Epigenetic reprogramming of human hearts found in congestive heart failure
Newswise Aug 14, 2018
Congestive heart failure is a terminal disease that affects nearly 6 million Americans. Yet its management is limited to symptomatic treatments because the causal mechanisms of congestive heart failure—including its most common form, ischemic cardiomyopathy—are not known. Ischemic cardiomyopathy is the result of restricted blood flow in coronary arteries, as occurs during a heart attack, which starves the heart muscle of oxygen.
Researchers at the University of Alabama at Birmingham have now described an underlying mechanism that reprograms the hearts of patients with ischemic cardiomyopathy, a process that differs from patients with other forms of heart failure, collectively known as dilated (non-ischemic) cardiomyopathies. This points the way toward future personalized care for ischemic cardiomyopathy.
The study used heart tissue samples collected at UAB during surgeries to implant small mechanical pumps alongside the hearts of patients with end-stage heart failure that assist in the pumping of blood. As a routine part of this procedure, a small piece of heart tissue is excised and ultimately discarded as medical waste. The current study acquired these samples from the left ventricles of five ischemic cardiomyopathy patients and six non-ischemic cardiomyopathy patients, all men between ages 49 and 70.
The research team, led by Adam Wende, PhD, assistant professor in the UAB Department of Pathology, found that epigenetic changes in ischemic cardiomyopathy hearts likely reprogram the heart’s metabolism and alter cellular remodeling in the heart. Epigenetics is a field that describes molecular modifications known to alter the activity of genes without changing their DNA sequence.
One well-established epigenetic change is the addition or removal of methyl groups to the cytosine bases of DNA. Generally, hypermethylation is associated with reduction of gene expression, and conversely, hypomethylation correlates with increased gene expression.
Wende and colleagues found an epigenetic signature in the heart of patients with ischemic cardiomyopathy that differed from the non-ischemic hearts. Furthermore, this signature was found to reflect a long-known metabolic change in ischemic cardiomyopathy, where the heart’s preference of metabolic fuel switches from using oxygen to produce energy in cells, as healthy hearts do, to an anaerobic metabolism that does not need oxygen. This anaerobic metabolic preference is seen in fetal hearts; however, after birth, the baby’s heart quickly changes to oxidative metabolism.

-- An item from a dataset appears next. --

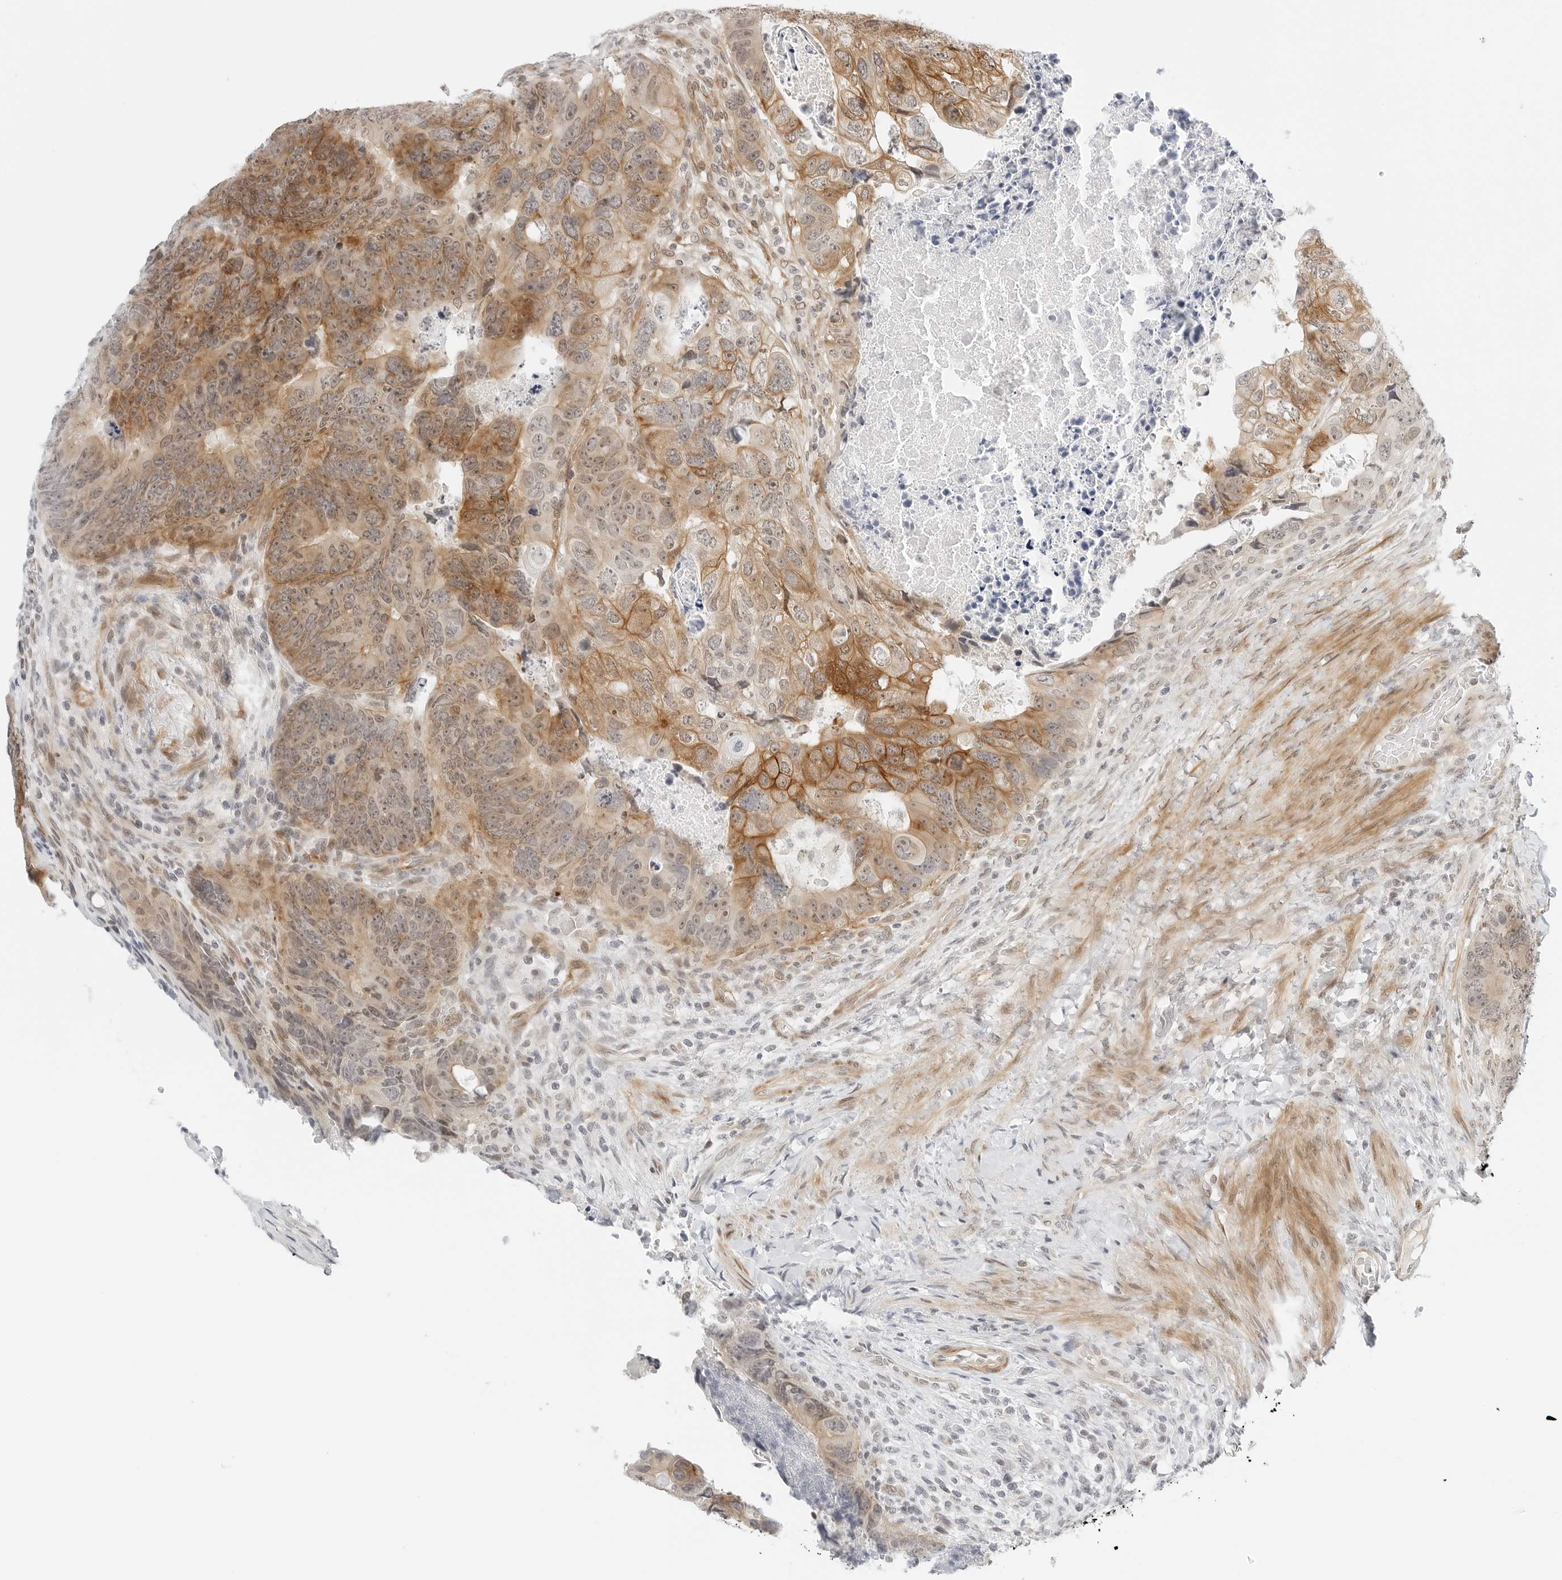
{"staining": {"intensity": "moderate", "quantity": ">75%", "location": "cytoplasmic/membranous,nuclear"}, "tissue": "colorectal cancer", "cell_type": "Tumor cells", "image_type": "cancer", "snomed": [{"axis": "morphology", "description": "Adenocarcinoma, NOS"}, {"axis": "topography", "description": "Rectum"}], "caption": "IHC (DAB (3,3'-diaminobenzidine)) staining of colorectal adenocarcinoma demonstrates moderate cytoplasmic/membranous and nuclear protein expression in approximately >75% of tumor cells.", "gene": "NEO1", "patient": {"sex": "male", "age": 59}}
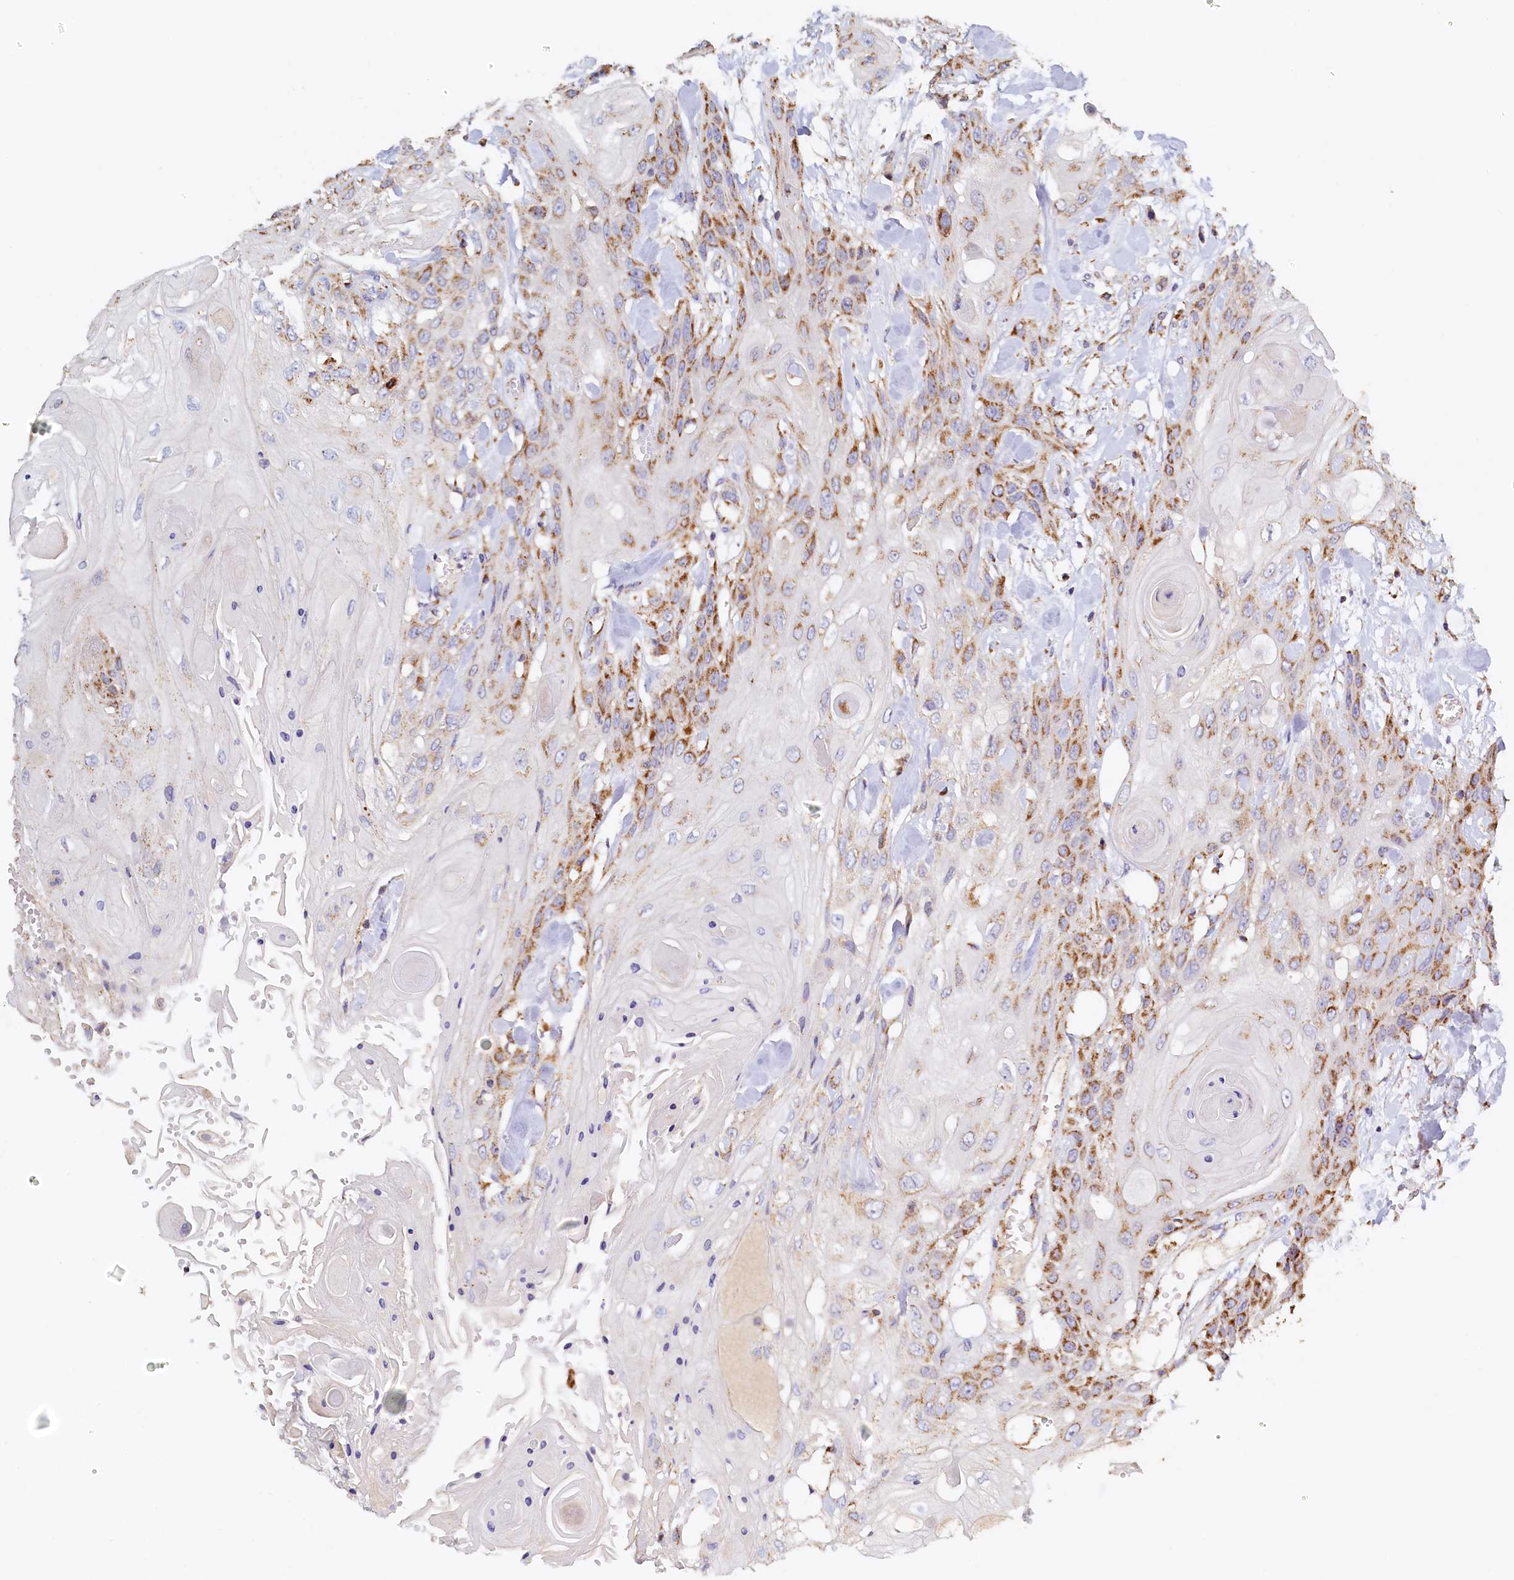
{"staining": {"intensity": "moderate", "quantity": "25%-75%", "location": "cytoplasmic/membranous"}, "tissue": "head and neck cancer", "cell_type": "Tumor cells", "image_type": "cancer", "snomed": [{"axis": "morphology", "description": "Squamous cell carcinoma, NOS"}, {"axis": "topography", "description": "Head-Neck"}], "caption": "There is medium levels of moderate cytoplasmic/membranous staining in tumor cells of head and neck cancer (squamous cell carcinoma), as demonstrated by immunohistochemical staining (brown color).", "gene": "POC1A", "patient": {"sex": "female", "age": 43}}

“Altogether, we believe that epigenetic changes encode a so-called ‘metabolic plasticity’ in failing hearts, the reversal of which may repair the ischemic and failing heart,” Wende said.
The researchers found that increased DNA methylation correlated with reduced expression of genes involved in oxidative metabolism. The transcription factor KLF15 is an upstream regulator of metabolic gene expression, which the researchers found is suppressed by the epigenetic regulator EZH2. Conversely, the researchers also found hypomethylation of anaerobic glycolytic metabolic genes.
This contribution by EZH2 offers a new molecular target for further mechanistic studies that may aid precision-based heart disease therapies. Of note, coauthor Sooryanarayana Varambally, who has spent over 15 years studying this protein, has already made progress using small-molecular inhibitors to regulate EZH2 to treat various cancers.